Le 14 janvier, 6 compagnies pharmaceutiques annoncent leur intention d’augmenter la fourniture d’antirétroviraux à prix réduits pour l’Afrique via l’initiative très controversée de l’OMS, Accelerating Access. Dix jours plus tard, le 24 janvier, lors du sommet de Davos, Pharmacia, en passe d’être rachetée par Pfizer, annonce son intention de céder une licence non exclusive de la delavirdine pour les pays africains. Il s’agit d’un analogue non-nucléosidique très peu utilisé au Nord, concurrent de la névirapine, et qui n’a jamais réussi à s’imposer sur les marchés occidentaux. Il y a donc peu d’enjeux financiers pour la compagnie. En revanche l’intérêt en terme de communication pour Pharmacia semble clair, de même que le marché proposé aux pays africains. En effet, si Doha donne la possibilité aux pays de décider eux-mêmes de la fabrication ou de l’importation d’une molécule sous forme générique sans l’accord du propriétaire du brevet, avec l’annonce de Pharmacia, c’est le labo qui garde l’initiative et le contrôle. Le 25 janvier, c’est au tour de GlaxoSmithKline d’annoncer un accord avec des fabricants africains, sans préciser lesquels, ni indiquer les molécules concernées. Le lendemain, le PDG de Pfizer, numéro un du secteur pharmaceutique mondial, se félicite devant les médias de l’offre de Pharmacia et déclare qu’un "accord à l’OMC [est] proche". Il laisse ainsi entendre que les compagnies pharmaceutiques sont très au fait de l’évolution des négociations à l’OMC, voire même qu’elles y faciliteraient l’obtention d’une solution : le monde à l’envers.

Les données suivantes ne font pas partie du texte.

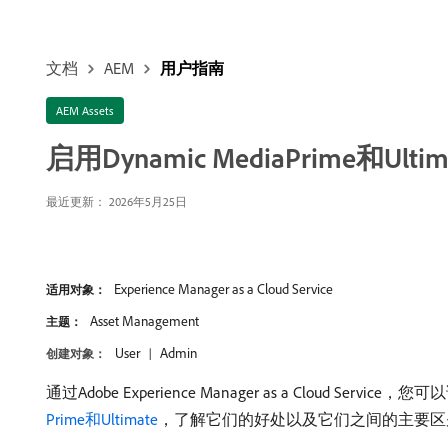
文档
AEM
用户指南
AEM Assets
启用Dynamic MediaPrime和Ultim
最近更新： 2026年5月25日
Experience Manager as a Cloud Service
适用对象：
Asset Management
主题：
User
Admin
创建对象：
通过Adobe Experience Manager as a Cloud Se
Prime和Ultimate
，了解它们的好处以及它们之间的主要区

Une solution européenne inadaptée

Zap de Pascal Lamy à Louvain
3 février 2003 - Photo Act Up

Pendant ce temps, l’Europe joue la conciliatrice. Le commissaire européen Pascal Lamy sort de son chapeau la solution, selon lui, idéale. Peu différente de ce que la commission a jusqu’ici proposé à l’OMC, celle-ci est toujours aussi impropre à répondre aux besoins des pays en développement. En outre, elle ne serait valable que pour un nombre restreint de pathologies. Ironie du sort, après avoir écarté l’OMS des discussions à l’OMC, Pascal Lamy la remet en selle pour qu’elle fournisse cette liste restreinte de maladies. Ou comment soustraire aux pays leur souveraineté en matière de santé publique. Après Davos, Pascal Lamy se rend au Brésil, pays en pointe depuis plusieurs années sur la question des génériques et exportateur potentiel de médicaments, et tente d’imposer sa proposition au gouvernement du président Lula. Au même moment, une campagne orchestrée par les laboratoires de marque dénigre les génériques dans les médias brésiliens.

Le 27 janvier, George W. Bush fait une annonce qui se veut tonitruante. Les États-Unis consacreraient 15 milliards de dollars à la lutte contre le sida pendant les cinq prochaines années. Une annonce de plus, ça ne mange pas de pain. Car, plus de 90% des fonds seraient attribués en bilatéral à un nombre limité de pays choisis. Ce qui fournit un nouveau mode de pression aux Américains. Dans la foulée, ceux-ci obtiennent la nomination de leur secrétaire d’État à la santé, Tommy Thompson, au poste de président du conseil d’administration du Fonds mondial. La boucle est bouclée.

Entre les annonces des laboratoires, les démarches diplomatiques de la Commission européenne et les manœuvres de George W. Bush, le message est clair : il n’est pas utile de rester plus longtemps préoccupé par les questions des génériques à l’OMC ; le Nord apporte sa « solution » et se donne les moyens de l’imposer. Deux réunions du Conseil de TRIPS, les 11 et 12 février, puis les 18 et 19 février, n’ont donné aucun résultat : les pays riches jouent la montre, les pays pauvres comptent leurs morts. Gageons que ces derniers refuseront de se soumettre aux menaces ou à la corruption pour défendre le droit de leurs populations à accéder aux médicaments.